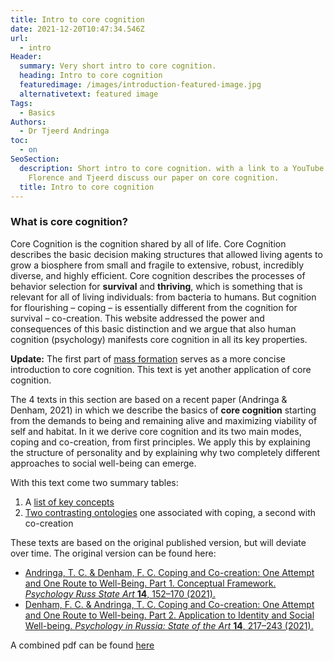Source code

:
 ```yaml
---
title: Intro to core cognition
date: 2021-12-20T10:47:34.546Z
url:
  - intro
Header:
  summary: Very short intro to core cognition.
  heading: Intro to core cognition
  featuredimage: /images/introduction-featured-image.jpg
  alternativetext: featured image
Tags:
  - Basics
Authors:
  - Dr Tjeerd Andringa
toc:
  - on
SeoSection:
  description: Short intro to core cognition. with a link to a YouTube video where
    Florence and Tjeerd discuss our paper on core cognition.
  title: Intro to core cognition
---
```

### What is core cognition?

Core Cognition is the cognition shared by all of life. Core Cognition describes the basic decision making structures that allowed living agents to grow a biosphere from small and fragile to extensive, robust, incredibly diverse, and highly efficient. Core cognition describes the processes of behavior selection for **survival** and **thriving**, which is something that is relevant for all of living individuals: from bacteria to humans. But cognition for flourishing – coping – is essentially different from the cognition for survival – co-creation. This website addressed the power and consequences of this basic distinction and we argue that also human cognition (psychology) manifests core cognition in all its key properties.

**Update:** The first part of [mass formation](/analyses/mass-formation) serves as a more concise introduction to core cognition. This text is yet another application of core cognition.  

The 4 texts in this section are based on a recent paper (Andringa & Denham, 2021) in which we describe the basics of **core cognition** starting from the demands to being and remaining alive and maximizing viability of self and habitat. In it we derive core cognition and its two main modes, coping and co-creation, from first principles. We apply this by explaining the structure of personality and by explaining why two completely different approaches to social well-being can emerge. 

With this text come two summary tables:

1. A [list of key concepts](/basics/6-key-concepts/)
2. [Two contrasting ontologies](/basics/7-two-contrasting-ontologies) one associated with coping, a second with co-creation

These texts are based on the original published version, but will deviate over time. The original version can be found here:

* [Andringa, T. C. & Denham, F. C. Coping and Co-creation: One Attempt and One Route to Well-Being. Part 1. Conceptual Framework. *Psychology Russ State Art* **14**, 152–170 (2021).](http://psychologyinrussia.com/volumes/index.php?article=9296)
* [Denham, F. C. & Andringa, T. C. Coping and Co-creation: One Attempt and One Route to Well-being. Part 2. Application to Identity and Social Well-being. *Psychology in Russia: State of the Art* **14**, 217–243 (2021).  ](http://psychologyinrussia.com/volumes/index.php?article=9403)

A combined pdf can be found [here](/pdf/Andringa-Denham_2021.pdf)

» Exercise aim:
The range runs from the line with "1. A [list of" up to and including the line with "[Andringa, T. C." in the listing above; please write out exactly those lines and nothing more.

» Response to the exercise:
1. A [list of key concepts](/basics/6-key-concepts/)
2. [Two contrasting ontologies](/basics/7-two-contrasting-ontologies) one associated with coping, a second with co-creation

These texts are based on the original published version, but will deviate over time. The original version can be found here:

* [Andringa, T. C. & Denham, F. C. Coping and Co-creation: One Attempt and One Route to Well-Being. Part 1. Conceptual Framework. *Psychology Russ State Art* **14**, 152–170 (2021).](http://psychologyinrussia.com/volumes/index.php?article=9296)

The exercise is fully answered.